Dataset entries:
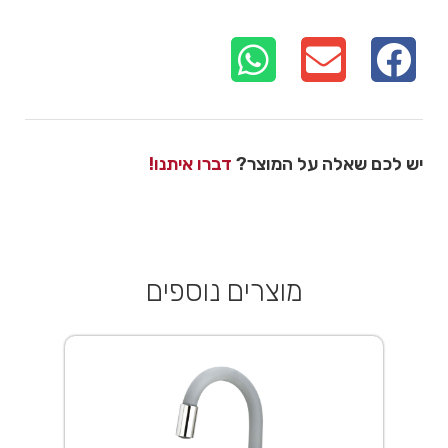
יש לכם שאלה על המוצר?
דברו איתנו!
מוצרים נוספים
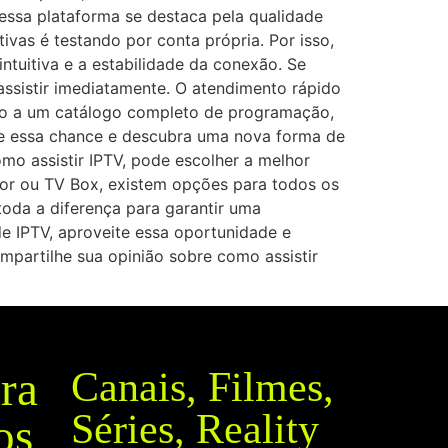
 essa plataforma se destaca pela qualidade
ivas é testando por conta própria. Por isso,
ntuitiva e a estabilidade da conexão. Se
ssistir imediatamente. O atendimento rápido
sso a um catálogo completo de programação,
ite essa chance e descubra uma nova forma de
mo assistir IPTV, pode escolher a melhor
dor ou TV Box, existem opções para todos os
toda a diferença para garantir uma
e IPTV, aproveite essa oportunidade e
mpartilhe sua opinião sobre como assistir
ra
Canais, Filmes,
Séries, Reality
os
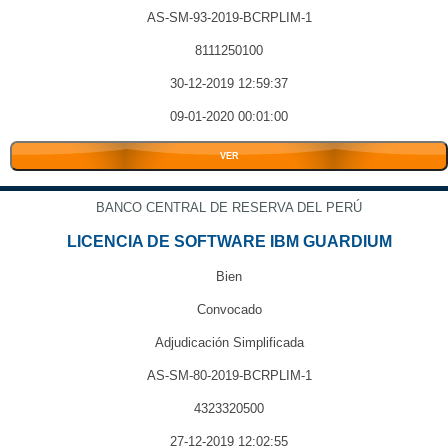
AS-SM-93-2019-BCRPLIM-1
8111250100
30-12-2019 12:59:37
09-01-2020 00:01:00
VER
BANCO CENTRAL DE RESERVA DEL PERÚ
LICENCIA DE SOFTWARE IBM GUARDIUM
Bien
Convocado
Adjudicación Simplificada
AS-SM-80-2019-BCRPLIM-1
4323320500
27-12-2019 12:02:55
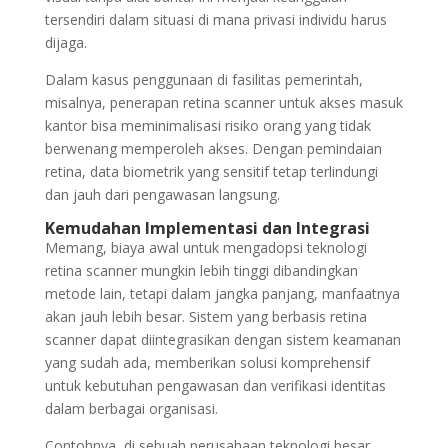
tersendiri dalam situasi di mana privasi individu harus
dijaga.
Dalam kasus penggunaan di fasilitas pemerintah,
misalnya, penerapan retina scanner untuk akses masuk
kantor bisa meminimalisasi risiko orang yang tidak
berwenang memperoleh akses. Dengan pemindaian
retina, data biometrik yang sensitif tetap terlindungi
dan jauh dari pengawasan langsung.
Kemudahan Implementasi dan Integrasi
Memang, biaya awal untuk mengadopsi teknologi
retina scanner mungkin lebih tinggi dibandingkan
metode lain, tetapi dalam jangka panjang, manfaatnya
akan jauh lebih besar. Sistem yang berbasis retina
scanner dapat diintegrasikan dengan sistem keamanan
yang sudah ada, memberikan solusi komprehensif
untuk kebutuhan pengawasan dan verifikasi identitas
dalam berbagai organisasi.
Contohnya, di sebuah perusahaan teknologi besar,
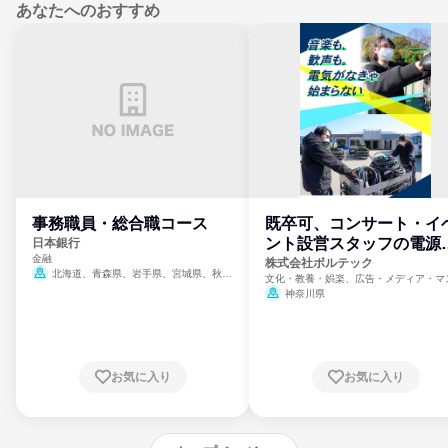
あなたへのおすすめ
事務職員・総合職コース
既卒可、コンサート・イ
ント設営スタッフの電源
日本銀行
金融
門
株式会社ボルテック
北海道、青森県、岩手県、宮城県、秋田
文化・教養・娯楽、広告・メディア・マ
県、山形県、福島県、茨城県、群馬県、埼玉
ミ、電力・ガス・水道・エネルギー
神奈川県
県、東京都、神奈川県、新潟県、富山県、石
川県、福井県、山梨県、長野県、静岡県、愛
知県、京都府、大阪府、兵庫県、鳥取県、島
根県、岡山県、広島県、山口県、徳島県、香
川県、愛媛県、高知県、福岡県、佐賀県、長
お気に入り
お気に入り
崎県、熊本県、大分県、宮崎県、鹿児島県、
沖縄県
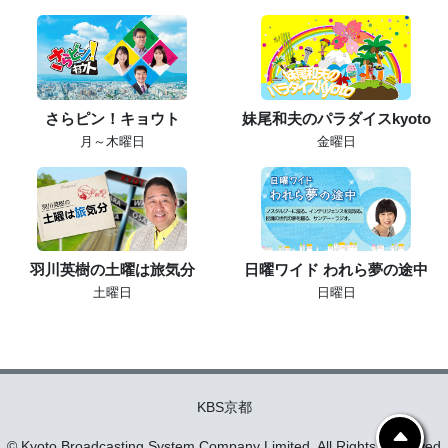
さらピン！キョウト
妹尾和夫のパラダイスkyoto
月～木曜日
金曜日
羽川英樹の土曜は旅気分
日曜ワイド われら夢の途中
土曜日
日曜日
KBS京都
© Kyoto Broadcasting System Company Limited. All Rights Reserved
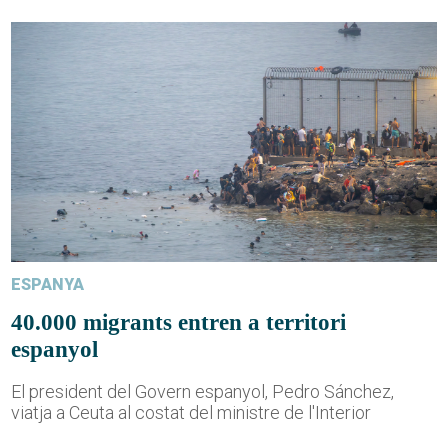
ESPANYA
40.000 migrants entren a territori
espanyol
El president del Govern espanyol, Pedro Sánchez,
viatja a Ceuta al costat del ministre de l'Interior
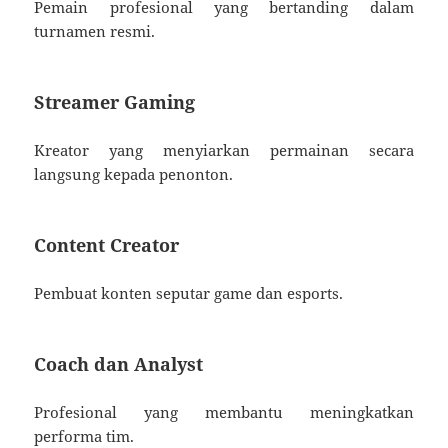
Pemain profesional yang bertanding dalam
turnamen resmi.
Streamer Gaming
Kreator yang menyiarkan permainan secara
langsung kepada penonton.
Content Creator
Pembuat konten seputar game dan esports.
Coach dan Analyst
Profesional yang membantu meningkatkan
performa tim.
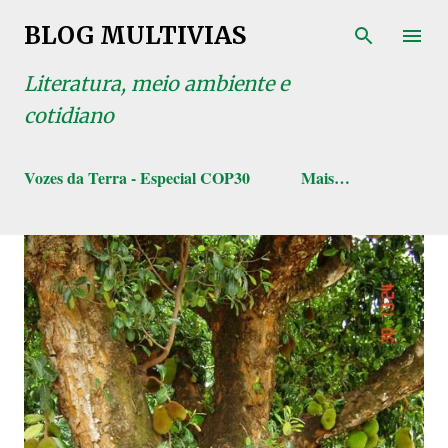
Pular para o conteúdo principal
BLOG MULTIVIAS
Literatura, meio ambiente e
cotidiano
Vozes da Terra - Especial COP30
Mais…
P
o
s
t
a
g
e
n
s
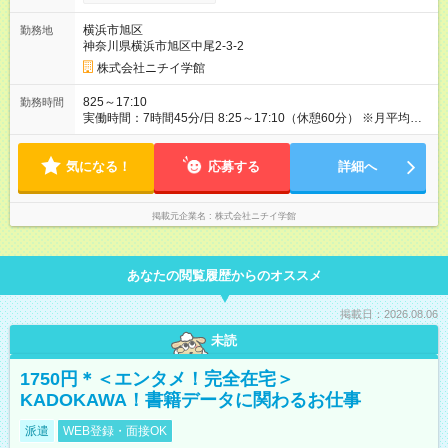
がアップします！ 【試用期間】試用期間あり 試用期間の長さ：
3ヶ月 雇用形態、給与は本採用時と同じです。
横浜市旭区
勤務地
神奈川県横浜市旭区中尾2-3-2
株式会社ニチイ学館
825～17:10
勤務時間
実働時間：7時間45分/日 8:25～17:10（休憩60分） ※月平均労
働時間 157時間 ※残業 月平均20～30時間（残業代は1分単位で
全額支給） ※レセプト時期などに休日出勤が発生する場合があ
気になる！
りますが、振替休日を取得いただけます
応募する
詳細へ
掲載元企業名
株式会社ニチイ学館
あなたの閲覧履歴からのオススメ
掲載日：2026.08.06
未読
1750円＊＜エンタメ！完全在宅＞
KADOKAWA！書籍データに関わるお仕事
派遣
WEB登録・面接OK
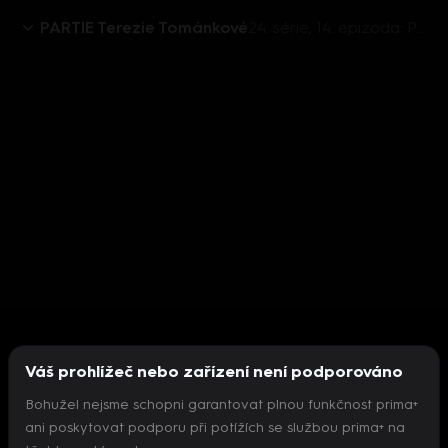
PARTIE Terezie Tománkové
24. série, 14. epizoda: PARTIE TEREZIE TOMÁNKOVÉ, Alexandr Vondra, Klára Dostálová - 6.4. v 11:05
Váš prohlížeč nebo zařízení není podporováno
Bohužel nejsme schopni garantovat plnou funkčnost prima+
ani poskytovat podporu při potížích se službou prima+ na
Nepodařilo se inicializovat přehrávač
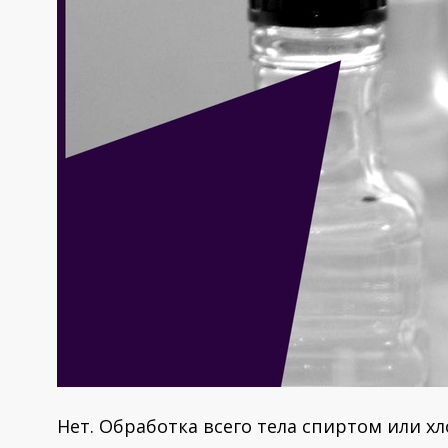
Нет. Обработка всего тела спиртом или 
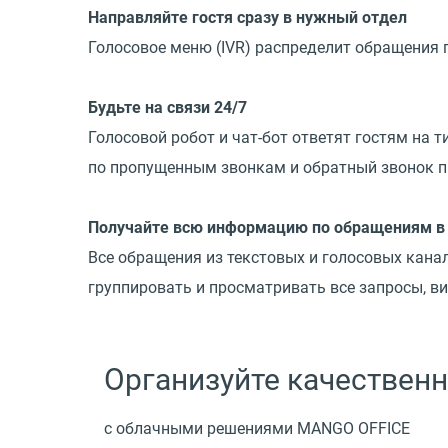
Направляйте гостя сразу в нужный отдел
Голосовое меню
(
IVR) распределит обращения 
Будьте на связи 24/7
Голосовой робот и чат-бот ответят гостям на 
по пропущенным звонкам и обратный звонок п
Получайте всю информацию по обращениям в
Все обращения из текстовых и голосовых кана
группировать и просматривать все запросы, в
Организуйте качествен
с облачными решениями MANGO OFFICE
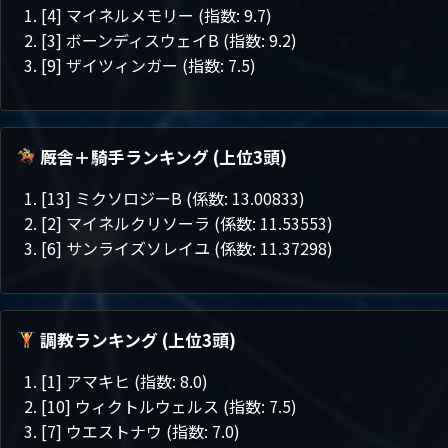
[4] マイネルメモリー (指数: 9.7)
[3] ボーンディスウェイB (指数: 9.2)
[9] ザイツィンガー (指数: 7.5)
厩舎＋騎手ランキング (上位3頭)
[13] ミクソロジーB (係数: 13.00833)
[2] マイネルクリソーラ (係数: 11.53553)
[6] サンライズソレイユ (係数: 11.37298)
調教ランキング (上位3頭)
[1] アマキヒ (指数: 8.0)
[10] ウィクトルウェルス (指数: 7.5)
[7] ウエストナウ (指数: 7.0)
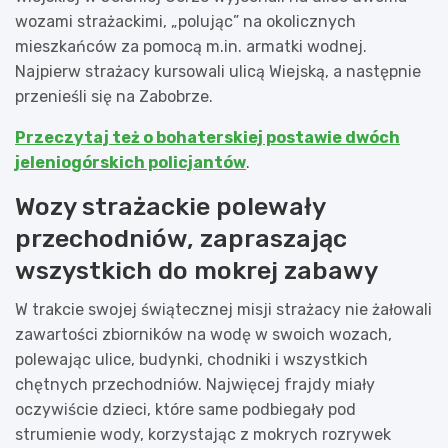
wozami strażackimi, „polując” na okolicznych
mieszkańców za pomocą m.in. armatki wodnej.
Najpierw strażacy kursowali ulicą Wiejską, a następnie
przenieśli się na Zabobrze.
Przeczytaj też o bohaterskiej postawie dwóch
jeleniogórskich policjantów
.
Wozy strażackie polewały
przechodniów, zapraszając
wszystkich do mokrej zabawy
W trakcie swojej świątecznej misji strażacy nie żałowali
zawartości zbiorników na wodę w swoich wozach,
polewając ulice, budynki, chodniki i wszystkich
chętnych przechodniów. Najwięcej frajdy miały
oczywiście dzieci, które same podbiegały pod
strumienie wody, korzystając z mokrych rozrywek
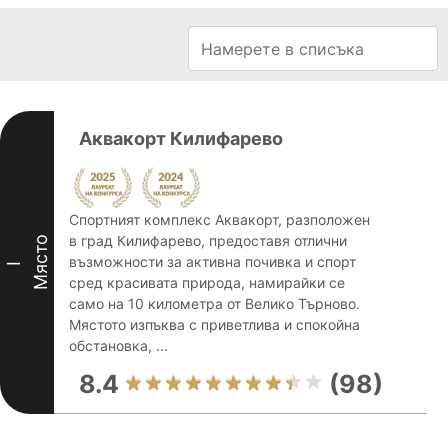
Аквакорт Килифарево
Спортният комплекс Аквакорт, разположен
в град Килифарево, предоставя отлични
Място
възможности за активна почивка и спорт
I
сред красивата природа, намирайки се
само на 10 километра от Велико Търново.
Мястото изпъква с приветлива и спокойна
обстановка, ...
8.4
(98)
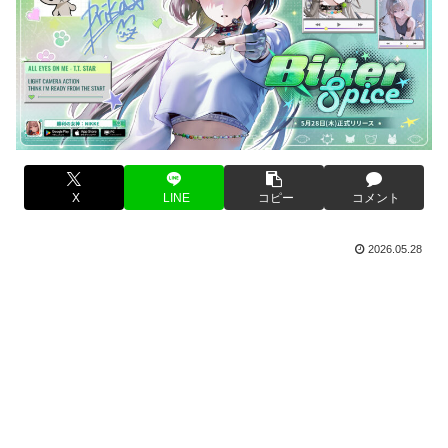
X
LINE
コピー
コメント
2026.05.28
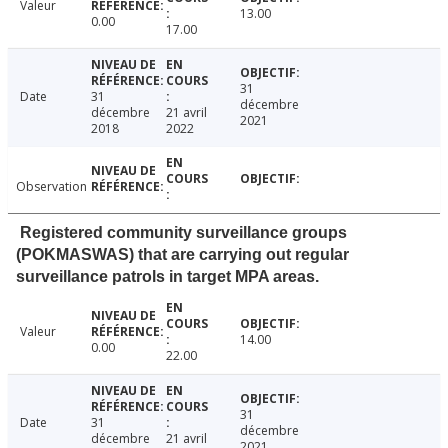
Valeur
13.00
0.00
17.00
31
Date
31
décembre
décembre
21 avril
2021
2018
2022
Observation
Registered community surveillance groups
(POKMASWAS) that are carrying out regular
surveillance patrols in target MPA areas.
Valeur
14.00
0.00
22.00
31
Date
31
décembre
décembre
21 avril
2021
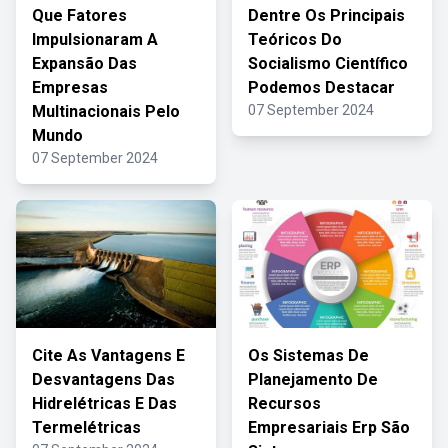
Que Fatores
Dentre Os Principais
Impulsionaram A
Teóricos Do
Expansão Das
Socialismo Científico
Empresas
Podemos Destacar
Multinacionais Pelo
07 September 2024
Mundo
07 September 2024
Cite As Vantagens E
Os Sistemas De
Desvantagens Das
Planejamento De
Hidrelétricas E Das
Recursos
Termelétricas
Empresariais Erp São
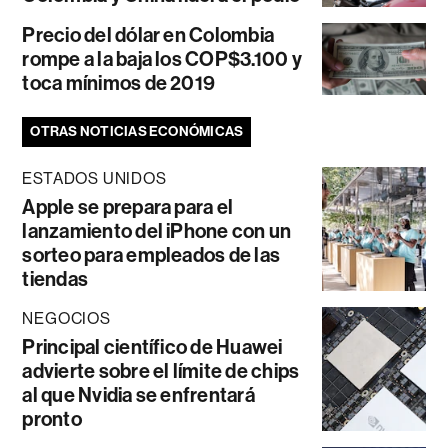
Precio del dólar en Colombia
rompe a la baja los COP$3.100 y
toca mínimos de 2019
OTRAS NOTICIAS ECONÓMICAS
ESTADOS UNIDOS
Apple se prepara para el
lanzamiento del iPhone con un
sorteo para empleados de las
tiendas
NEGOCIOS
Principal científico de Huawei
advierte sobre el límite de chips
al que Nvidia se enfrentará
pronto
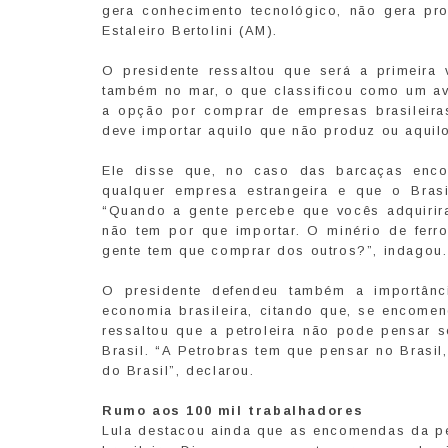
gera conhecimento tecnológico, não gera prof
Estaleiro Bertolini (AM).
O presidente ressaltou que será a primeir
também no mar, o que classificou como um ava
a opção por comprar de empresas brasileira
deve importar aquilo que não produz ou aquil
Ele disse que, no caso das barcaças encom
qualquer empresa estrangeira e que o Brasi
“Quando a gente percebe que vocês adquirir
não tem por que importar. O minério de ferr
gente tem que comprar dos outros?”, indagou.
O presidente defendeu também a importânc
economia brasileira, citando que, se encomen
ressaltou que a petroleira não pode pensar
Brasil. “A Petrobras tem que pensar no Brasi
do Brasil”, declarou.
Rumo aos 100 mil trabalhadores
Lula destacou ainda que as encomendas da pet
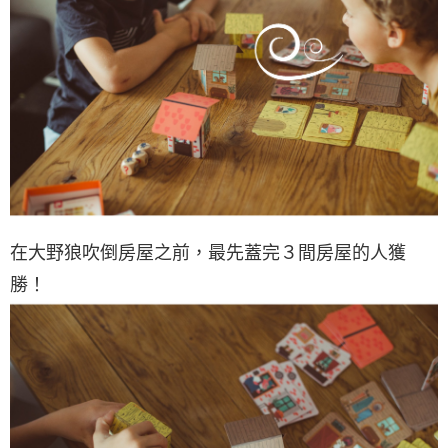
在大野狼吹倒房屋之前，最先蓋完３間房屋的人獲
勝！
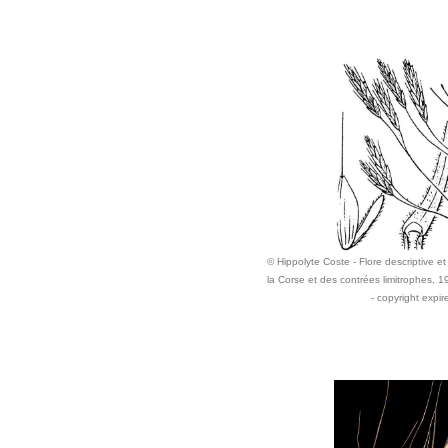
© Hippolyte Coste - Flore descriptive et 
la Corse et des contrées limitrophes, 
- copyright expir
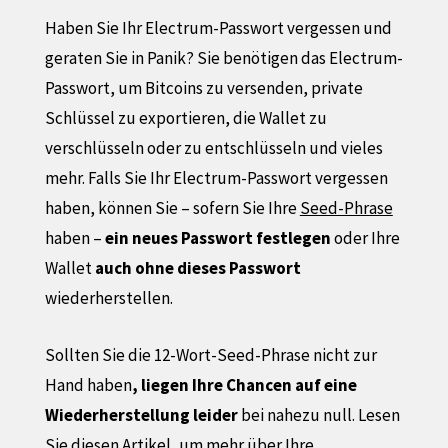
Haben Sie Ihr Electrum-Passwort vergessen und
geraten Sie in Panik? Sie benötigen das Electrum-
Passwort, um Bitcoins zu versenden, private
Schlüssel zu exportieren, die Wallet zu
verschlüsseln oder zu entschlüsseln und vieles
mehr. Falls Sie Ihr Electrum-Passwort vergessen
haben, können Sie – sofern Sie Ihre
Seed-Phrase
haben –
ein neues Passwort festlegen
oder Ihre
Wallet
auch ohne dieses Passwort
wiederherstellen.
Sollten Sie die 12-Wort-Seed-Phrase nicht zur
Hand haben
, liegen Ihre Chancen auf eine
Wiederherstellung leider
bei nahezu null. Lesen
Sie diesen Artikel, um mehr über Ihre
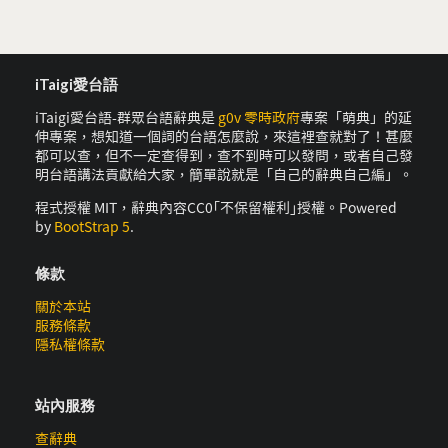
iTaigi愛台語
iTaigi愛台語-群眾台語辭典是
g0v 零時政府
專案「萌典」的延
伸專案，想知道一個詞的台語怎麼說，來這裡查就對了！甚麼
都可以查，但不一定查得到，查不到時可以發問，或者自己發
明台語講法貢獻給大家，簡單說就是「自己的辭典自己編」。
程式授權 MIT，辭典內容CC0｢不保留權利｣授權。Powered
by
BootStrap 5
.
條款
關於本站
服務條款
隱私權條款
站內服務
查辭典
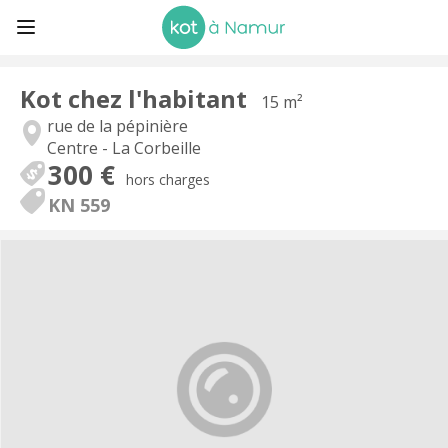
Kot chez l'habitant
15 m²
rue de la pépinière
Centre - La Corbeille
300 €
hors charges
KN 559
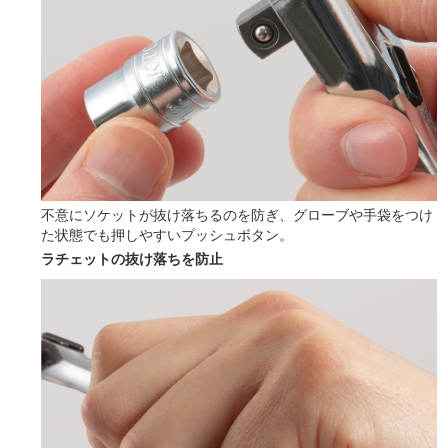
不意にソケットが抜け落ちるのを防ぎ、グローブや手袋をつけ
た状態でも押しやすいプッシュボタン。
ラチェットの抜け落ちを防止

# What you should do
Look above for the line with "働時間 157時間 ※残業 月平均20～30時間（残業代は1分単位で", then print it and each line after it down to and including the line with "Bohužel nejsme schopni". Leave out the pictures and keep the wording exact.

# Answer space
働時間 157時間 ※残業 月平均20～30時間（残業代は1分単位で
全額支給） ※レセプト時期などに休日出勤が発生する場合があ
気になる！
りますが、振替休日を取得いただけます
応募する
詳細へ
掲載元企業名
株式会社ニチイ学館
あなたの閲覧履歴からのオススメ
掲載日：2026.08.06
未読
1750円＊＜エンタメ！完全在宅＞
KADOKAWA！書籍データに関わるお仕事
派遣
WEB登録・面接OK
PARTIE Terezie Tománkové
24. série, 14. epizoda: PARTIE TEREZIE TOMÁNKOVÉ, Alexandr Vondra, Klára Dostálová - 6.4. v 11:05
Váš prohlížeč nebo zařízení není podporováno
Bohužel nejsme schopni garantovat plnou funkčnost prima+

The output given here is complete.